Col. Troy Armstrong, 52, of Las Vegas, became the land component commander of the state’s National Guard soldiers, and Col. Clayton Chappell, 53, of Minden, assumed command of the largest brigade in the Nevada Guard, the 17th Sustainment Brigade.
In a ceremony Sunday presided over by Adjutant General Maj. Gen. Ondra Berry at the Army Aviation Support Facility in Reno, Armstrong began his role in the organization as the land component commander. Armstrong will oversee the more than 3,200 soldiers in the Nevada Army Guard. He is set to attain the rank of brigadier general and will be one of only two general officers in the Nevada Army Guard along with assistant Adjutant General Brig. Gen. Michael Hanifan.
“It’s my sincere honor to be standing before you as the incoming commander of the Nevada Army Guard,” Armstrong said to the socially distanced attendees inside the aviation hangar. “I assure you I will do everything within my abilities to provide direction and purpose in a manner that’s professional, inclusive and transparent.

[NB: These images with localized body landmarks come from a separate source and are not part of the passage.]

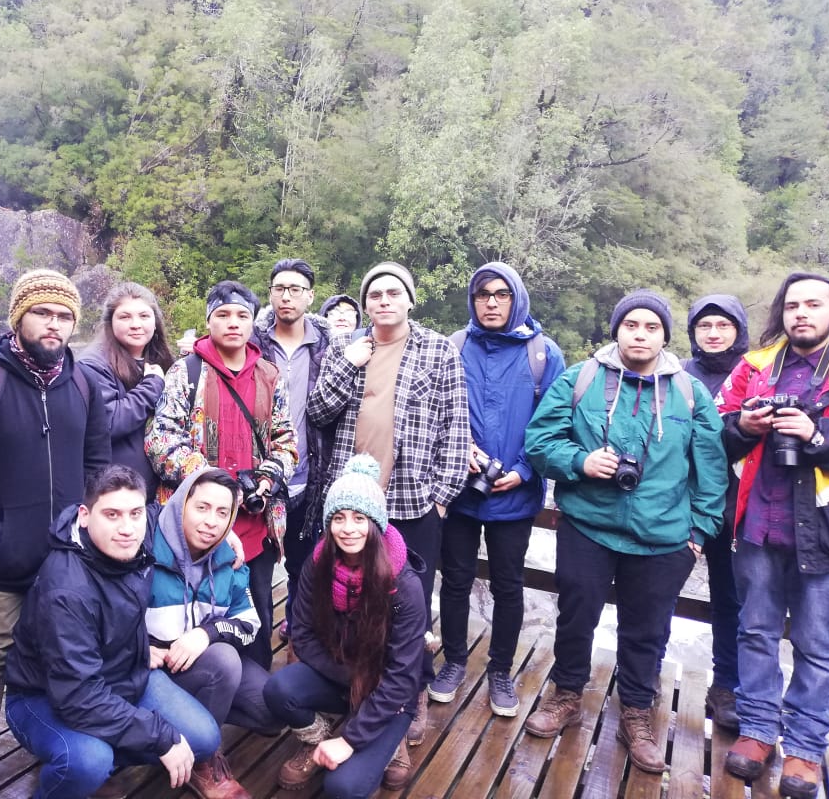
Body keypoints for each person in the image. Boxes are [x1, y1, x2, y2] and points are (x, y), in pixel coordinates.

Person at [524, 289, 726, 774]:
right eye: (631, 325)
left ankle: (636, 712)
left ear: (664, 336)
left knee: (648, 629)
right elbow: (539, 441)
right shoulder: (581, 379)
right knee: (576, 616)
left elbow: (712, 468)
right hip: (588, 526)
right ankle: (566, 694)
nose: (640, 334)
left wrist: (699, 533)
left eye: (651, 327)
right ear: (616, 330)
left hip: (663, 537)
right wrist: (579, 461)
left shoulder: (689, 393)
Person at [0, 269, 111, 799]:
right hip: (2, 556)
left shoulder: (83, 383)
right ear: (19, 316)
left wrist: (85, 533)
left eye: (64, 316)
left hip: (68, 557)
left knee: (70, 648)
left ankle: (64, 741)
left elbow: (97, 464)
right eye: (43, 313)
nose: (54, 325)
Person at [307, 260, 470, 744]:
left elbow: (455, 426)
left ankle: (411, 694)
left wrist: (441, 498)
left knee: (410, 604)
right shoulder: (346, 346)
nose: (383, 301)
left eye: (393, 292)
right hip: (353, 503)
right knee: (348, 596)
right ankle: (353, 685)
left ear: (410, 300)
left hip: (413, 500)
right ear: (365, 304)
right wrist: (348, 365)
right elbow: (318, 412)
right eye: (374, 294)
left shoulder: (438, 349)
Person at [5, 465, 220, 799]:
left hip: (121, 674)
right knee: (89, 761)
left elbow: (177, 514)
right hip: (44, 696)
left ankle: (99, 756)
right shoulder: (66, 591)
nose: (126, 528)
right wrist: (158, 736)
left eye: (135, 513)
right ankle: (82, 769)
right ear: (85, 515)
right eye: (112, 515)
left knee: (204, 738)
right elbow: (77, 696)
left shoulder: (138, 535)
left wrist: (226, 535)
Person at [716, 273, 829, 799]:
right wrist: (746, 428)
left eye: (813, 304)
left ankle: (805, 749)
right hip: (759, 523)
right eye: (792, 305)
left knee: (818, 644)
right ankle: (759, 730)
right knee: (755, 632)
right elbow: (716, 433)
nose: (801, 313)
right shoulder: (755, 366)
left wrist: (817, 436)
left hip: (823, 532)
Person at [433, 262, 565, 717]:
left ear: (517, 299)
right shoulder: (454, 346)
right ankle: (453, 661)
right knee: (455, 581)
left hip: (515, 494)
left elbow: (555, 422)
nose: (491, 302)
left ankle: (501, 670)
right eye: (482, 294)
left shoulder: (543, 354)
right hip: (461, 490)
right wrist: (460, 452)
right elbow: (438, 413)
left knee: (509, 585)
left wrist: (525, 471)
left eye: (501, 294)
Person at [146, 280, 297, 670]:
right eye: (223, 314)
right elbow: (161, 441)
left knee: (256, 614)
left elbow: (286, 441)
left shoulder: (269, 375)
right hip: (195, 525)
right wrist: (212, 482)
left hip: (254, 526)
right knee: (192, 613)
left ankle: (254, 691)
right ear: (209, 320)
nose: (233, 322)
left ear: (252, 322)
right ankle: (194, 687)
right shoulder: (186, 372)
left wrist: (266, 478)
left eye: (242, 315)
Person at [264, 455, 431, 797]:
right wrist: (353, 678)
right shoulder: (317, 565)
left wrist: (351, 739)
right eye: (339, 518)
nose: (348, 528)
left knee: (343, 787)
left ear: (375, 522)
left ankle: (386, 740)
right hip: (341, 673)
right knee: (279, 689)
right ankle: (320, 741)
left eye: (359, 518)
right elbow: (303, 635)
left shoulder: (404, 585)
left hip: (390, 691)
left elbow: (402, 675)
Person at [147, 468, 280, 799]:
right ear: (181, 504)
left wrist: (206, 633)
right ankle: (202, 758)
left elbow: (249, 622)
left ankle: (188, 723)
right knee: (225, 660)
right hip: (150, 672)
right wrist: (139, 646)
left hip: (196, 666)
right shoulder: (144, 547)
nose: (211, 522)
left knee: (275, 710)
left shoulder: (227, 558)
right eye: (202, 508)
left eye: (223, 513)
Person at [250, 259, 331, 643]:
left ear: (310, 296)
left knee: (305, 565)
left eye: (295, 289)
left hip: (309, 477)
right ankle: (255, 644)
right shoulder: (252, 342)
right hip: (260, 479)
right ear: (270, 294)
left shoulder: (329, 346)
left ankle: (299, 635)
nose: (287, 296)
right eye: (280, 288)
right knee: (257, 568)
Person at [682, 294, 749, 732]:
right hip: (680, 502)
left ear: (738, 331)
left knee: (731, 600)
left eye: (723, 325)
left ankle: (727, 686)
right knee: (658, 592)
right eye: (704, 325)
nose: (713, 333)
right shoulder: (678, 373)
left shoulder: (756, 375)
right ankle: (645, 674)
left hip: (737, 506)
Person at [82, 281, 175, 502]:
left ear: (155, 322)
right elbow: (108, 423)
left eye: (144, 316)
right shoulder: (92, 364)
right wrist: (151, 385)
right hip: (114, 491)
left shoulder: (160, 359)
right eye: (125, 317)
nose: (136, 324)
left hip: (157, 492)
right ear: (110, 322)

“Most important, we’ll work as a team to support the needs of our state and defend our nation against all threats as the finest National Guard force in our state’s history. I’m honored to be your commander and proud and honored to be a soldier in the Nevada Army Guard. I look forward to working with everyone, expanding opportunities, creating transparencies, and leading with nothing less than absolute honor.”
Armstrong succeeds Brig. Gen. Zachary Doser, 56, of Reno, as the land component commander. Doser, who works for the Reno Police Department in his civilian occupation, is set to retire from the military this month. Doser had served as the land component commander since August 2017.

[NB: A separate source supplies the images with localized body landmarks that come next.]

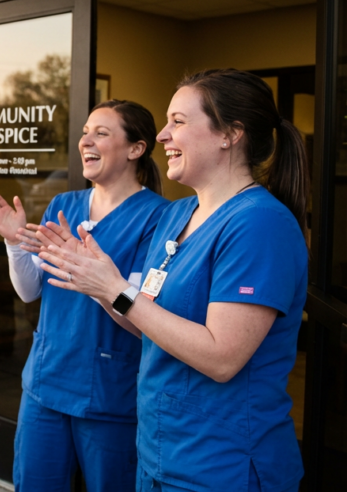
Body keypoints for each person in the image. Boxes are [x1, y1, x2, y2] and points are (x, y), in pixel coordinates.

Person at [37, 69, 308, 492]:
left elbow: (222, 358)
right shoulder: (176, 215)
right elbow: (144, 320)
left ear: (229, 134)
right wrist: (95, 282)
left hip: (222, 465)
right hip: (159, 452)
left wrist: (115, 289)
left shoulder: (260, 224)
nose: (162, 135)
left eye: (178, 122)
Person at [0, 100, 168, 491]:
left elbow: (144, 320)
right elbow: (31, 291)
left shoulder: (158, 219)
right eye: (85, 132)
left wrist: (93, 280)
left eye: (101, 133)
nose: (87, 141)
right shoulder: (63, 205)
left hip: (109, 394)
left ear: (136, 149)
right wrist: (14, 243)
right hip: (46, 382)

Chappell succeeds Armstrong as the commander of the 17th Sustainment Brigade. The Las Vegas-based brigade maintains administrative control over two-thirds of the Nevada Army Guard’s units and personnel. Chappell deployed with the 17th to Kuwait in 2016 as the brigade support operations officer before a stint with the Army Reserve’s 364th Expeditionary Sustainment Command in Marysville, Washington.
Armstrong had been the commander of the 17th Sustainment Brigade since 2018.

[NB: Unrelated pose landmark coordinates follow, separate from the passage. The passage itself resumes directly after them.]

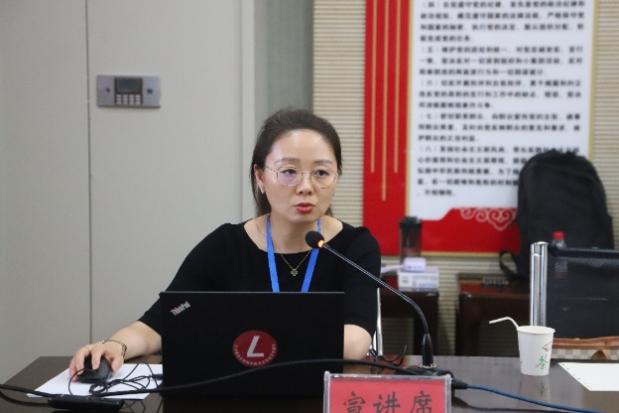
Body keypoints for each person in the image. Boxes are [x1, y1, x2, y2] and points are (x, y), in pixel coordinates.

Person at [69, 109, 380, 377]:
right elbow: (159, 324)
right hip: (239, 394)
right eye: (288, 172)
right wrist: (114, 346)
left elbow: (354, 342)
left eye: (322, 172)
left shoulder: (354, 248)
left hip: (321, 394)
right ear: (260, 177)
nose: (306, 187)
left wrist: (252, 340)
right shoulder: (226, 246)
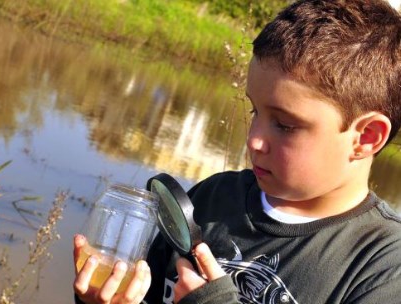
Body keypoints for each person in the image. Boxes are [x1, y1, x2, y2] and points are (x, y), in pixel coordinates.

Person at [73, 0, 401, 302]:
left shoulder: (384, 265)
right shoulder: (213, 198)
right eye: (255, 111)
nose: (254, 140)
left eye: (285, 125)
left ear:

In his civilian occupation, Armstrong is the manager of administrative services for the Clark County Department of Family Services. He has been employed by Clark County for more than 27 years. He is a home-grown officer who graduated from the Nevada Army Guard’s Officer Candidate School in 1996.
In subsequent years, he served on some of the most visible deployments in Nevada Army Guard history, including two deployments to Iraq with the 72nd Military Police Company. He was also the commander of the 72nd when it deployed to Louisiana in 2005 after Hurricane Katrina.
In 2008, Armstrong returned to Iraq with the 140th Military Police Brigade Liaison Detachment. In 2015, he assumed command of the 17th Special Troops Battalion and deployed with the unit in 2016 to southwest Asia in support of Operation Spartan Shield.
Doser also has longtime ties to Nevada. A 1982 graduate of Reed High in Sparks, Doser began his Army career in 1986 and earned his commission through the University of Nevada, Reno’s ROTC program. After more than a dozen year of active duty service, he joined the Nevada Army Guard in 1999.
Some of his previous positions included 421st Regiment commander from 2005-2007, 17th Sustainment Brigade commander from 2011-2014 and director of the joint staff from 2015-2017.
He was concurrently responsible for the activation of more than 900 soldiers to support the state’s coronavirus health response and the deployment of five Nevada Army Guard units to three continents.
“General Doser changed the culture of the Nevada Army Guard,” Berry said during his speech to an audience that included U.S. Rep Mark Amodei, R-Nevada, and Reno Police Department Chief Jason Soto. “Your legacy is set. Rest easy. “We are better because of who you were and your leadership. You did all that we asked you to do. Thank you, thank you, thank you.”
For his meritorious service, Doser was awarded the Maj. Gen. Drennan Clark Order of Nevada. The award is the second highest state military award possible behind only the Medal of Valor. The award is reserved for individuals who have recorded a minimum of 25 years of extraordinary service in the U.S. military, including at least 20 in the Nevada National Guard.